Set just one week after the assassination of President John F. Kennedy (Caspar Phillipson) in 1963, Pablo Larrain’s Oscar-nominated biographical drama takes the form of a private press interview between Billy Cruddup’s unnamed journalist and the grieving, newly-widowed First Lady (Natalie Portman). Throughout their on-the-record discussion, Jacqueline Kennedy flashes back to times before, during and after Lee Harvey Oswald’s fateful motorcade shooting, and the burial of her husband.

Aided by a truly sublime minimalist score by Mica Levi, Noah Allegiant Oppenheim’s script is sombre in the extreme. The entire cast – including Sir John Hurt (in his final role), Greta Maggie’s Plan Gerwig and Peter Sarsgaard – are superb, with Portman nearly unrecognisable with an intense, haunting portrayal and a naturalistic New York accent. Her Best Actress nom was duly deserved, as she juggles shock, despair and the protection and well-being of her young children with the dignity and majesty of a high-profile official.

Even at her lowest, the widow is strong-willed and defiant, an intelligent mind in her own right who refuses to be pushed over or strong-armed into answering the journalist’s more probing and ugly questions (“Don’t think for one second I’m going to let you publish that!”). Despite being a concise 90 minutes, I did feel that the script was rather monotonous. I understand why – it was set in the aftermath of and concerning a horrific event – but the lack of tonal variety did start to wear me down towards the end.
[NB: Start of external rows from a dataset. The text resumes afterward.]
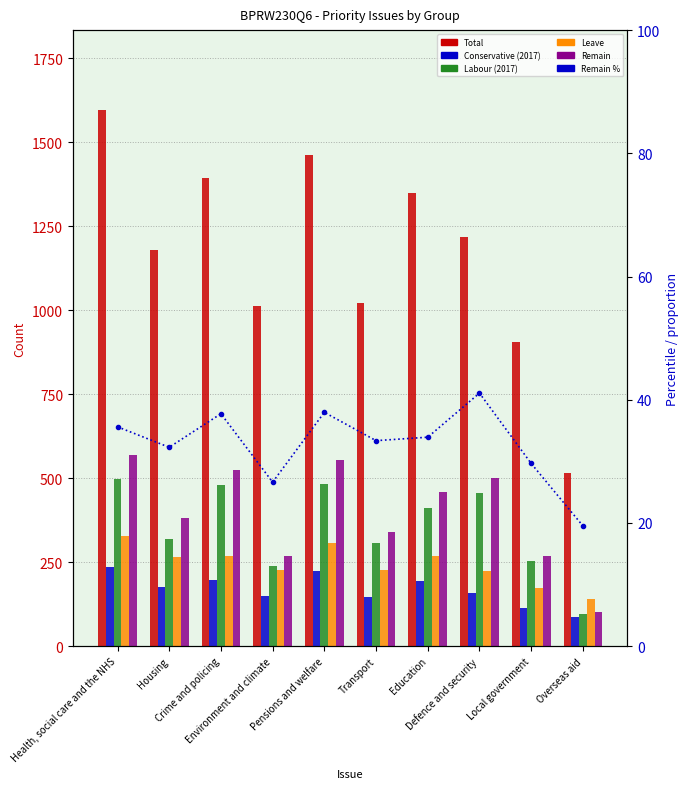

How many values in the Total series are below 1217?

5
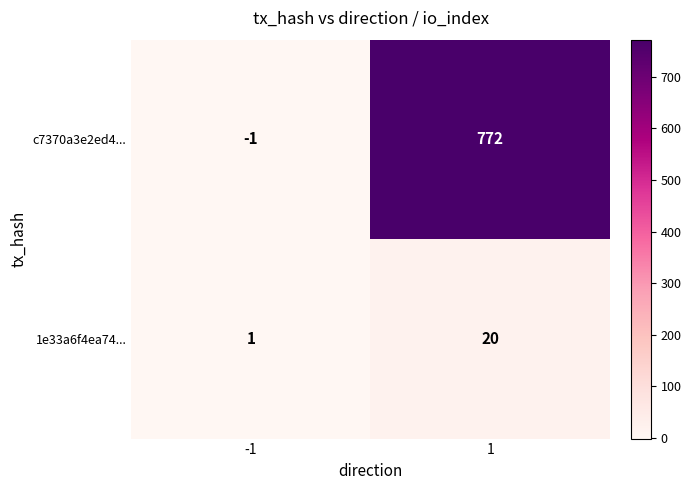

At how many categories does at least one series exceed 576?

1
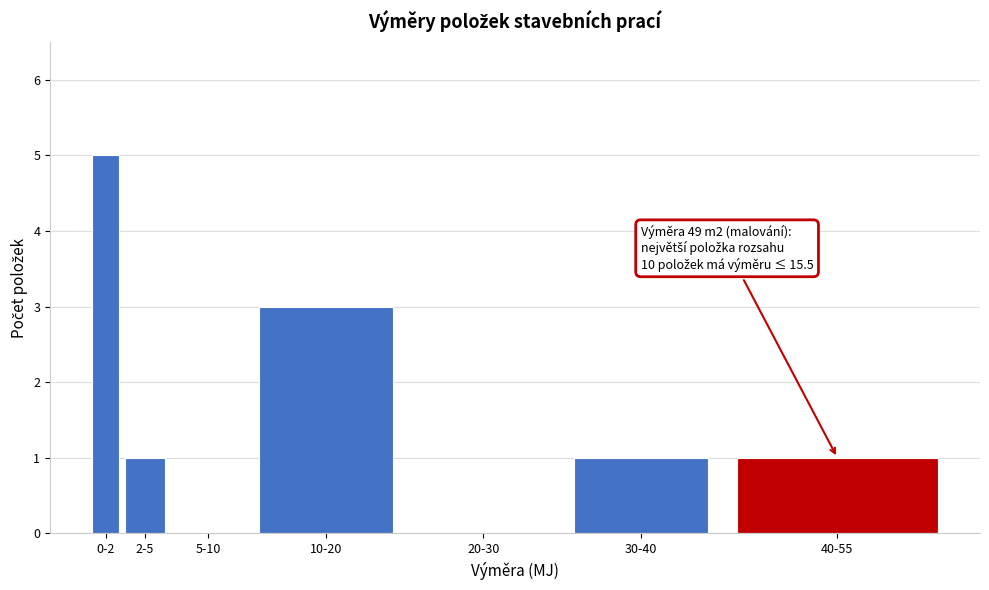

Reading left to right, transcribe all the data shown in this chart.

0-2=5	2-5=1	5-10=0	10-20=3	20-30=0	30-40=1	40-55=1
It’s not an easy subject and the mood is incessantly solemn.

The references to Camelot, too, despite being synonymous with Kennedy’s presidency did feel rather hammered home, not so much alluded to for their symbolic worth but relied upon to hang a metaphor on. This all leaves me to believe that Jackie is a 3-star script elevated by knockout, 5-star performances. Overall a solid 4-star production, then, gripping and dignified, but perhaps too grave for its own good.